> DATA LISTING:
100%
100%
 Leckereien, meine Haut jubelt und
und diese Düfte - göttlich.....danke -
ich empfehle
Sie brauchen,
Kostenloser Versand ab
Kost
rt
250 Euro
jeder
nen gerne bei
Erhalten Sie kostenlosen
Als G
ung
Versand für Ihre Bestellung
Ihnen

> WHAT IS EXPECTED:
Copy the text of the records above line for line, changing nothing.

> SOLUTION TO THIS TASK:
100%
100%
 Leckereien, meine Haut jubelt und
und diese Düfte - göttlich.....danke -
ich empfehle
Sie brauchen,
Kostenloser Versand ab
Kost
rt
250 Euro
jeder
nen gerne bei
Erhalten Sie kostenlosen
Als G
ung
Versand für Ihre Bestellung
Ihnen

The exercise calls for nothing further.